* **PROBLEM**
Within the entries below, the lines from the one with "2: (12, 260, 5.28)" through the one with "22: (330, 123, 7.94)" are to be set down exactly, both ends kept.

Saved data entries:
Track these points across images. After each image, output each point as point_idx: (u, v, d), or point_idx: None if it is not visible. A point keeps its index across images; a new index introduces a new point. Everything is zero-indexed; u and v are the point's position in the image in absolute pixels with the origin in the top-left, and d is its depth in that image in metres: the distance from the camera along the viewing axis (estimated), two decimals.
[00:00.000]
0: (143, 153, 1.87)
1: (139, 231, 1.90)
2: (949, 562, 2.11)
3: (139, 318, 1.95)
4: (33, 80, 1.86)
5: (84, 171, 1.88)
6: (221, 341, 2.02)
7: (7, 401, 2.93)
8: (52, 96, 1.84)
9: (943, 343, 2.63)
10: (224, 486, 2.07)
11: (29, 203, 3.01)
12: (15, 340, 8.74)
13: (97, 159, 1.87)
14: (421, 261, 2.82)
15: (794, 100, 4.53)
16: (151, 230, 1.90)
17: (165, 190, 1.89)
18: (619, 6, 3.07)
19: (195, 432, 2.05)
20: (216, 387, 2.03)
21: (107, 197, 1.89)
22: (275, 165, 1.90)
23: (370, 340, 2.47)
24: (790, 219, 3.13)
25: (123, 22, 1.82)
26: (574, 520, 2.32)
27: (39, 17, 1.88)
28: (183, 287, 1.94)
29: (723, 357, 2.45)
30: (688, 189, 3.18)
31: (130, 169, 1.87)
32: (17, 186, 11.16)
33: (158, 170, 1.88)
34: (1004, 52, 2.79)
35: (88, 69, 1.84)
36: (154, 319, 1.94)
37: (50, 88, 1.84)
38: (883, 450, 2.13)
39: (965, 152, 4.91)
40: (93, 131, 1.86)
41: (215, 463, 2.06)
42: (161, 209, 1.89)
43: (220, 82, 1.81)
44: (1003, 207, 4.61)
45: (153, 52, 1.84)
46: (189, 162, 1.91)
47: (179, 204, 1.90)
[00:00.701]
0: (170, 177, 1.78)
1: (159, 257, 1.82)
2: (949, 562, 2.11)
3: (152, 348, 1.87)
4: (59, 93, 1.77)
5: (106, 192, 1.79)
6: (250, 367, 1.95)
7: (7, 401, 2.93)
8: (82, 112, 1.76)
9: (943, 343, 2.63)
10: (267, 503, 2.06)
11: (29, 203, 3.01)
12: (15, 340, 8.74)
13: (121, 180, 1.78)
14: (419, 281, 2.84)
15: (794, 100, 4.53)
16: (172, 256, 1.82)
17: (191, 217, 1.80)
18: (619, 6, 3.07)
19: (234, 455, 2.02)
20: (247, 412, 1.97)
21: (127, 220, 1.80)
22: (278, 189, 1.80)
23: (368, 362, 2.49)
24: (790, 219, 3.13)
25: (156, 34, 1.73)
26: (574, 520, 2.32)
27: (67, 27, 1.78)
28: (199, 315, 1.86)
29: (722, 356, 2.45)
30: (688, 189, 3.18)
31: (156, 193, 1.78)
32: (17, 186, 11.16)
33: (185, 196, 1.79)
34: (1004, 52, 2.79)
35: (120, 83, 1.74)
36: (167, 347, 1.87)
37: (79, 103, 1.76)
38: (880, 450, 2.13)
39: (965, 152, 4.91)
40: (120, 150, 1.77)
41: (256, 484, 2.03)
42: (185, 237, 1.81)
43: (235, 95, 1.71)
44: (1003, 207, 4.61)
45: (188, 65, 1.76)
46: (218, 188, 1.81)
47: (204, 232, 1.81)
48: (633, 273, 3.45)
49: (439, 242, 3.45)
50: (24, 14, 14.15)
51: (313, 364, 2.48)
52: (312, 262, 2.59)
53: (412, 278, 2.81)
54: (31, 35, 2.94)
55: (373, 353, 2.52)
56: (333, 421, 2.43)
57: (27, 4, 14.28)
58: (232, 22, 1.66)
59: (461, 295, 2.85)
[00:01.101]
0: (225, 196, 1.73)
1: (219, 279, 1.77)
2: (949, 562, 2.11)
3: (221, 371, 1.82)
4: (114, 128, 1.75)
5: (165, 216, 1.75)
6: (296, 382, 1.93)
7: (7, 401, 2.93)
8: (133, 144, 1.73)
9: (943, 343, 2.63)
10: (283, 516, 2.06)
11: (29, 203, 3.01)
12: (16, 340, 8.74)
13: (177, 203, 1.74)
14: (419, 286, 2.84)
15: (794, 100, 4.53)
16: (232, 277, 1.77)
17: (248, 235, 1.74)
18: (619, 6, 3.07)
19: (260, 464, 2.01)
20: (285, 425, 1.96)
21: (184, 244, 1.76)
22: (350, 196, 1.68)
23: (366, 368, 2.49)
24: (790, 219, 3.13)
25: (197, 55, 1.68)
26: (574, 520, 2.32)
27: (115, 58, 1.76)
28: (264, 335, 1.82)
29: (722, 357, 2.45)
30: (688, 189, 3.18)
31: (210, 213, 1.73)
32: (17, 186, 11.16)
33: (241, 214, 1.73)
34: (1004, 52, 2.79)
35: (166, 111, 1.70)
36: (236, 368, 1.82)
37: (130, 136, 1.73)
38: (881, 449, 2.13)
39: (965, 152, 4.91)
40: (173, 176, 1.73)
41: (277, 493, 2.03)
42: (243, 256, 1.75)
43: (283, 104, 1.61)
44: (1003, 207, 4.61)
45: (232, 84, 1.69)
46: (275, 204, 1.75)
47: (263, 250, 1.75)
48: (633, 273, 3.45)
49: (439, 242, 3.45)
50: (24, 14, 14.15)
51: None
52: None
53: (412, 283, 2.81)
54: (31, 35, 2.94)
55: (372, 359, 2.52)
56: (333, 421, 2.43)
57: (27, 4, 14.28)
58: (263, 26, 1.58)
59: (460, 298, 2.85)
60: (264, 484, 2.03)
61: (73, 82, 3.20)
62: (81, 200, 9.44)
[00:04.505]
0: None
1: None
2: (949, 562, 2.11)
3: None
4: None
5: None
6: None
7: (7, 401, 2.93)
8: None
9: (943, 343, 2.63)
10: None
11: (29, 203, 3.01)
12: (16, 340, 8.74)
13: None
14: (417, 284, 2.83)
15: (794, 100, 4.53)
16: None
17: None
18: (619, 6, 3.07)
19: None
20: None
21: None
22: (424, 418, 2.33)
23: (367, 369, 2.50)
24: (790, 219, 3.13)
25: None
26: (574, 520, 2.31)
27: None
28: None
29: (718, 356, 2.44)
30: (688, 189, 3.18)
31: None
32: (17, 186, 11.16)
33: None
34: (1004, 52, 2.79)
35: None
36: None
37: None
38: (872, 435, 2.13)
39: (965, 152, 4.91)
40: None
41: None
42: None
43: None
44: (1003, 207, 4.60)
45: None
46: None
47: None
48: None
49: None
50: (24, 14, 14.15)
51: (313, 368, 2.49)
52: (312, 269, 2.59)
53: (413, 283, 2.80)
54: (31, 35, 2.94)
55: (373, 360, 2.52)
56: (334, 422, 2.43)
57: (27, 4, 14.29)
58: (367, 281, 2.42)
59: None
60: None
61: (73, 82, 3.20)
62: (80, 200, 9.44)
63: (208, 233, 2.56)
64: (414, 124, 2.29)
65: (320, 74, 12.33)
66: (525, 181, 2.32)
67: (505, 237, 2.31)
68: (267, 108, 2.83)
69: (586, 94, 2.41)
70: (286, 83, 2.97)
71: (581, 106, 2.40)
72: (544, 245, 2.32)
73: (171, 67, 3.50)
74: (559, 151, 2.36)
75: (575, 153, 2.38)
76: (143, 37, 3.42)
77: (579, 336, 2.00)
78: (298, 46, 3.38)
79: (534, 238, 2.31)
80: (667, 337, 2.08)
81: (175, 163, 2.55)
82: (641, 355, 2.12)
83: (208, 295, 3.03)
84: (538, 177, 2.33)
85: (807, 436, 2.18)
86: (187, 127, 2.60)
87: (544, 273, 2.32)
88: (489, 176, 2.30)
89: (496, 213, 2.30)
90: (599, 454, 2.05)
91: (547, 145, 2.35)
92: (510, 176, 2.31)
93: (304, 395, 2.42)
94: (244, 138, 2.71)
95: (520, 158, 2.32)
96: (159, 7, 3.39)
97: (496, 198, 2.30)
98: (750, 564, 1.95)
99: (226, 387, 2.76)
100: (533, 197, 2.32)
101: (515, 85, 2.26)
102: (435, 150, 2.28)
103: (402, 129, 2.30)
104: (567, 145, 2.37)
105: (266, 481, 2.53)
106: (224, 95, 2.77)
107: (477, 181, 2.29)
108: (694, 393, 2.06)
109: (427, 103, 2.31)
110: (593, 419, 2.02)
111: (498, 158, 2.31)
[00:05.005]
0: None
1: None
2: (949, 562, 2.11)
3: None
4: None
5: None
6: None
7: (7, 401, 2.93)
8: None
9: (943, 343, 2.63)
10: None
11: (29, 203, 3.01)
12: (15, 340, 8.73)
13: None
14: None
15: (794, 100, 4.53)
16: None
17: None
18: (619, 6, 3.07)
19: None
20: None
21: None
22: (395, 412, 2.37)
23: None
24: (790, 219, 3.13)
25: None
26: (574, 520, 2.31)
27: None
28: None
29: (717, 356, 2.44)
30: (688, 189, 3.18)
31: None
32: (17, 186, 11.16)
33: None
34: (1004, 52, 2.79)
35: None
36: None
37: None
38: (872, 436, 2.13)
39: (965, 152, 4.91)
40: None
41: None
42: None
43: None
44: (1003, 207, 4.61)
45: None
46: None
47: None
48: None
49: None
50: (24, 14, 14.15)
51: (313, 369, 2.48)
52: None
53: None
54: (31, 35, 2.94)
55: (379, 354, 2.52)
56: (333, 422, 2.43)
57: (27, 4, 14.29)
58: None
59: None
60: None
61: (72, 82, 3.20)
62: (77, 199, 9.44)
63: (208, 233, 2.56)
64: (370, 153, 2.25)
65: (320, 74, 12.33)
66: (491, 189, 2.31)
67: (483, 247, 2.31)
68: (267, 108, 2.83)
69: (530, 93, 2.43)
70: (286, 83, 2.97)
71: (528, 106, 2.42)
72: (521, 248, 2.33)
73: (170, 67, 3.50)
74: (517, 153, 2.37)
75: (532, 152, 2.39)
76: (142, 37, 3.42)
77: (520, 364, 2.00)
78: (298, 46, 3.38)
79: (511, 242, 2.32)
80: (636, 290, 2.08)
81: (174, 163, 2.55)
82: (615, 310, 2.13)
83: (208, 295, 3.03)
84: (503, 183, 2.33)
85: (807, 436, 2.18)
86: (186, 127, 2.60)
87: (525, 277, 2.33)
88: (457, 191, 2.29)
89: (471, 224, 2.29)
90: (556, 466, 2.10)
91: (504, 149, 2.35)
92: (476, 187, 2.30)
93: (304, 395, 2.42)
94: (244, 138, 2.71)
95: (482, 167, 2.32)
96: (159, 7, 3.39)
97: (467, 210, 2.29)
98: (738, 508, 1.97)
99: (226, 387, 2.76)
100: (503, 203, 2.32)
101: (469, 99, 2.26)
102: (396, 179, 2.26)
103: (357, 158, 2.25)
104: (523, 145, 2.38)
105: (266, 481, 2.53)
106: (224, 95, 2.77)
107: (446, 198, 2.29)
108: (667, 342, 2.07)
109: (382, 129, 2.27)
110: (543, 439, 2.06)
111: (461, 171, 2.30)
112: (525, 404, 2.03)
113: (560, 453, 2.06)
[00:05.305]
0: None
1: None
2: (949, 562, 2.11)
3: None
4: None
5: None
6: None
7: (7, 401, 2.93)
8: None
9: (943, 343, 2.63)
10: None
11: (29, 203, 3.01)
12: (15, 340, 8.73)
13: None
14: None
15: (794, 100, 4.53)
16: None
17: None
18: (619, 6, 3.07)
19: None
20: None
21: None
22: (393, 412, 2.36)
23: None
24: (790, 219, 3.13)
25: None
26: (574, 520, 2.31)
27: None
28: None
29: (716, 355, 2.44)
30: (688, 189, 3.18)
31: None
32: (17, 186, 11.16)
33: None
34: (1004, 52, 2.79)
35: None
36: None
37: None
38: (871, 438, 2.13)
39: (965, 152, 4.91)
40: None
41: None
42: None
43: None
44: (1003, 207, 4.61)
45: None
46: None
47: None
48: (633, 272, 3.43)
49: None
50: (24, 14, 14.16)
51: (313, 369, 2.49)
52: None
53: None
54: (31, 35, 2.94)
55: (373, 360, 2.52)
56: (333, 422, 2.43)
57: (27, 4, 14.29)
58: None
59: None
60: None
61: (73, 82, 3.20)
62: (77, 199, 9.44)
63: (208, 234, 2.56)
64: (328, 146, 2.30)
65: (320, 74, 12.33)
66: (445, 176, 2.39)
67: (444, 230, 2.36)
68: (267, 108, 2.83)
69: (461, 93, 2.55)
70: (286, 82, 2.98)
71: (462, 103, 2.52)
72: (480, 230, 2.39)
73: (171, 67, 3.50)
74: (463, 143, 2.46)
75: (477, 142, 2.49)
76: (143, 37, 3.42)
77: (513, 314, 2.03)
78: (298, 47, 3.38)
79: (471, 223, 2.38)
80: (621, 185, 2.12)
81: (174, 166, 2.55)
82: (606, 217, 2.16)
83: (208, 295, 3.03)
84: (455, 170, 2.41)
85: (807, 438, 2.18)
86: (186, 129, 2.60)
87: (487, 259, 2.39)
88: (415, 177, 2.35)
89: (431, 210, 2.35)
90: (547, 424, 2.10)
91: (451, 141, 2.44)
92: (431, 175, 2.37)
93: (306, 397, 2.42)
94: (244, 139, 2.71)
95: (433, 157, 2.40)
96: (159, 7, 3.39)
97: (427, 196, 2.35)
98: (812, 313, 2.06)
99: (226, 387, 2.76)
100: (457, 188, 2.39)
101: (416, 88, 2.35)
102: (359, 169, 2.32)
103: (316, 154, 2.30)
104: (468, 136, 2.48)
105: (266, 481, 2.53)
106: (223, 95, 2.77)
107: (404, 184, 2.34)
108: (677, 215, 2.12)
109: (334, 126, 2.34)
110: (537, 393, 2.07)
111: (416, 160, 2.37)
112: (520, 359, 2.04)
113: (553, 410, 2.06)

...

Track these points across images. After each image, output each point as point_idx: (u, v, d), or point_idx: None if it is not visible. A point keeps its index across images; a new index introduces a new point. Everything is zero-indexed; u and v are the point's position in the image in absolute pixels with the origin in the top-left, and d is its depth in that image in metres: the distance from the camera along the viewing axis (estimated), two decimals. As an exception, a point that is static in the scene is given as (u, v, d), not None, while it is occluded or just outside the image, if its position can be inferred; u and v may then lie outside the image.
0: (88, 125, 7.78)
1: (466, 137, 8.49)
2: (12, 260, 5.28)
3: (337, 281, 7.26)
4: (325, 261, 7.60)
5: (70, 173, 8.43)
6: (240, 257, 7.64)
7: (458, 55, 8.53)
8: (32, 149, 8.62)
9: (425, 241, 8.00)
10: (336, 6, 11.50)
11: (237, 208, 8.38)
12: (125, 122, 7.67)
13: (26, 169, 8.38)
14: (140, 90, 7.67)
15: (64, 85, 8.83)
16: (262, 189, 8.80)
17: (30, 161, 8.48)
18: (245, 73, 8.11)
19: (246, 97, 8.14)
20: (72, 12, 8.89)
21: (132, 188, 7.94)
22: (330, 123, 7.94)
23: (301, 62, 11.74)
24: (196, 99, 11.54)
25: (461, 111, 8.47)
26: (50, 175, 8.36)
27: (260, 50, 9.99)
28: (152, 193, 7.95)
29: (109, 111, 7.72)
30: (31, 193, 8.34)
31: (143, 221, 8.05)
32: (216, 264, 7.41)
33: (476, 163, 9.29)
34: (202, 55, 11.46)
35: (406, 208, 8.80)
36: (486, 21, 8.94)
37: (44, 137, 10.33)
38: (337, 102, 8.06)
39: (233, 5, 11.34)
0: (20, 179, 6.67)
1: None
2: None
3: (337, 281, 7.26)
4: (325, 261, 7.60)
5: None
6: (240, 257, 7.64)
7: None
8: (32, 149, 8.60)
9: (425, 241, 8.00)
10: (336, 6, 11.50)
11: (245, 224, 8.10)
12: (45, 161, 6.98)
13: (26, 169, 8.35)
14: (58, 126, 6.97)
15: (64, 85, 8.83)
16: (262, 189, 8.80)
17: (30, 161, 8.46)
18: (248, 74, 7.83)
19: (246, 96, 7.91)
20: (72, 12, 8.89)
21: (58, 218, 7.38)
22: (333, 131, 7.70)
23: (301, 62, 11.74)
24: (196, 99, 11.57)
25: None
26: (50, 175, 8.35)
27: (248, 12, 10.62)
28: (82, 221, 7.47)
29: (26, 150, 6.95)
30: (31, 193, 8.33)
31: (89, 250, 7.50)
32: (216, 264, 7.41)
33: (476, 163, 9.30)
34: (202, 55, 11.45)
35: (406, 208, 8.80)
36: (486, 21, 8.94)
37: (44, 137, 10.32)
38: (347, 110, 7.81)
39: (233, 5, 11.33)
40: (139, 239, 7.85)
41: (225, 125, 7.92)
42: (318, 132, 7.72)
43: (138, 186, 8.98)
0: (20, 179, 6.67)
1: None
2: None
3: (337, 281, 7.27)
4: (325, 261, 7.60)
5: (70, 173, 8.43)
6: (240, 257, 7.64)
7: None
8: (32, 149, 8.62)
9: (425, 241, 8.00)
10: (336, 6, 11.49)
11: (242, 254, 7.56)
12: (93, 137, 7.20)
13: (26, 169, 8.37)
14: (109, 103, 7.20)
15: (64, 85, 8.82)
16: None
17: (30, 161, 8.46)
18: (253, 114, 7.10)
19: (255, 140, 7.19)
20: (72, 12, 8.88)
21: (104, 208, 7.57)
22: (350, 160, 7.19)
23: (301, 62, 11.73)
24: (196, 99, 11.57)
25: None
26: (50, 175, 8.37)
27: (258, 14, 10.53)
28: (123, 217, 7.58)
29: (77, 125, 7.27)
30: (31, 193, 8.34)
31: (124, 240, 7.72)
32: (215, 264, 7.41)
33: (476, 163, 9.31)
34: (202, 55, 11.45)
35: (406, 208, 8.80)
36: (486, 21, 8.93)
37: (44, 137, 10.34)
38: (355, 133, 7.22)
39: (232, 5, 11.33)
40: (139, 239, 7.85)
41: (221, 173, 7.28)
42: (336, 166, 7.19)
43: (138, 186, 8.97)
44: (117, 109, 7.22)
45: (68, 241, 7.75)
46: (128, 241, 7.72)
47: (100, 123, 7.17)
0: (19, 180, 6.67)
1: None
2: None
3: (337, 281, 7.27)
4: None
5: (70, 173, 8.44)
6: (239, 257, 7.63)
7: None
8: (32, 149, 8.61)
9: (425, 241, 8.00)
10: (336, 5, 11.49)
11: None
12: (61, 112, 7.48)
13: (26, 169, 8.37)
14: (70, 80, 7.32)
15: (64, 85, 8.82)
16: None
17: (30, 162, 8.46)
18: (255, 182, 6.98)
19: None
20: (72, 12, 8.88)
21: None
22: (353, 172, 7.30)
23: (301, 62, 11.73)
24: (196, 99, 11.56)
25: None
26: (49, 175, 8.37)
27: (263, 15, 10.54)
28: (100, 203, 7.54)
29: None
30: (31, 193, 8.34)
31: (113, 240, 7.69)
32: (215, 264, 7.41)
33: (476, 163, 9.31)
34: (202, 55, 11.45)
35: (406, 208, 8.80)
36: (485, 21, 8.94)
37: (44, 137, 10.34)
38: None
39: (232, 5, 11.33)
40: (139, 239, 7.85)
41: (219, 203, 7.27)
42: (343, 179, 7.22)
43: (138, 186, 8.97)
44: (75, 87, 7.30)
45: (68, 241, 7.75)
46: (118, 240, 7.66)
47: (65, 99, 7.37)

* **FINISHED TASK**
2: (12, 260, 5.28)
3: (337, 281, 7.26)
4: (325, 261, 7.60)
5: (70, 173, 8.43)
6: (240, 257, 7.64)
7: (458, 55, 8.53)
8: (32, 149, 8.62)
9: (425, 241, 8.00)
10: (336, 6, 11.50)
11: (237, 208, 8.38)
12: (125, 122, 7.67)
13: (26, 169, 8.38)
14: (140, 90, 7.67)
15: (64, 85, 8.83)
16: (262, 189, 8.80)
17: (30, 161, 8.48)
18: (245, 73, 8.11)
19: (246, 97, 8.14)
20: (72, 12, 8.89)
21: (132, 188, 7.94)
22: (330, 123, 7.94)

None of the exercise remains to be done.